In September, at the urging of the new health czar, former Assemblyman Burt Margolin, the county bought some valuable time when it won a waiver of federal rules from the Clinton Administration. That gave the county $364 million to keep clinics and hospitals open for now, on the condition that Los Angeles make major reforms leading toward the less costly outpatient and other preventive care systems.

It is unlikely the department can make more progress without major changes in governance, however. Margolin is working on a proposal by Supervisor Zev Yaroslavsky to create a county health authority as a buffer between the Board of Supervisors and the health bureaucracy. Margolin plans to issue his report on its feasibility by month’s end.

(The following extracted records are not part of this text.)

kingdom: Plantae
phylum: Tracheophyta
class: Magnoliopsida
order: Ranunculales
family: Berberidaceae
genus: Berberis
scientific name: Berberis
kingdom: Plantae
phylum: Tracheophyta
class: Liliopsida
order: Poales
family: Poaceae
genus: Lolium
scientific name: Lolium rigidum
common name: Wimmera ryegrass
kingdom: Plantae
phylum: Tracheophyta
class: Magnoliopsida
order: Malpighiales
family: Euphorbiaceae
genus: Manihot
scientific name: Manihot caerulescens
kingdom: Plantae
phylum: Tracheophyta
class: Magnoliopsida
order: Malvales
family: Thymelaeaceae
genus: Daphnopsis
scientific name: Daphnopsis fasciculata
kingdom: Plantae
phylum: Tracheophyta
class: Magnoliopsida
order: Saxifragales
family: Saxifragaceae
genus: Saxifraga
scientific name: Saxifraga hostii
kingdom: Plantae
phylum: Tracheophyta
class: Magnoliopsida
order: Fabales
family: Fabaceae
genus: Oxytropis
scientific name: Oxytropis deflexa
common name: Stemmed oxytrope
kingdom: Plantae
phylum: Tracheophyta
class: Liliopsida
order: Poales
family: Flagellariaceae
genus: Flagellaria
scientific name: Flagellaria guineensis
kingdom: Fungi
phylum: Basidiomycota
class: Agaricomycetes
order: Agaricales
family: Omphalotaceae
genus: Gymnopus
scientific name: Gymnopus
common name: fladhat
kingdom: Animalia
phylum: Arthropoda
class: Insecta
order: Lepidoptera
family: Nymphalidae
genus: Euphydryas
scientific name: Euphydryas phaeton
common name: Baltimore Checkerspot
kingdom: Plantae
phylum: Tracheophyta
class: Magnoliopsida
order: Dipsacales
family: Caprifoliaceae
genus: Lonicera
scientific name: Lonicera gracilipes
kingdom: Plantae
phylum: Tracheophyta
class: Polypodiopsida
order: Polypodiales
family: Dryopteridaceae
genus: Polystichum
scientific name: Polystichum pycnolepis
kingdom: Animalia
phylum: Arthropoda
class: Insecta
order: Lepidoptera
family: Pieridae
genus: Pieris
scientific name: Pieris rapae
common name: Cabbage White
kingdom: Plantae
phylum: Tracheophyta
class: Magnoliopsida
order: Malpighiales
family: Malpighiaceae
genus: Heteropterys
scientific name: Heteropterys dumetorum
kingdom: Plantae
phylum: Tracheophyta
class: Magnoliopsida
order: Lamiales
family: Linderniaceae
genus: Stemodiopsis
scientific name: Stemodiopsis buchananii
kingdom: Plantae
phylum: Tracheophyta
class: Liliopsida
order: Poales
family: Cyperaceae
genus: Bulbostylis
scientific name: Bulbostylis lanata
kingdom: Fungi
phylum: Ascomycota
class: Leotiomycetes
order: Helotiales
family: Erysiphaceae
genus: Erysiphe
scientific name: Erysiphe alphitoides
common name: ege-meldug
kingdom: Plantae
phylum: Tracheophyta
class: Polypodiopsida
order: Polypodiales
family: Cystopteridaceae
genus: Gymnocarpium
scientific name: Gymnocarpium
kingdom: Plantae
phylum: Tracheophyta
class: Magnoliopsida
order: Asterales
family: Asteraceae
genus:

This concept has much merit, and has proven effective in Dallas and Las Vegas. As ever, the devil is in the details. One political problem is that supervisors would have to give up coveted control, and there are key questions about the makeup of such an authority and what qualifications members should have. Clearly such an authority should be composed primarily of experts in the delivery of health care, but local governments and consumers should also be represented.

The quest for a new health department director has been hampered by a national perception among potential candidates that the job is politically too hot and that whoever gets it will be on the streets in no time, just as New York City chews up and spits out school superintendents. If the county wants to solve its health care crisis, it must start to insulate the health department from local politics--and persuade Washington and Sacramento it is not too calcified to change its ways. The opportunity is here for Los Angeles County, which has the second-largest public health system in the nation, after New York’s, to provide a national model in modern public health. Let’s not blow it.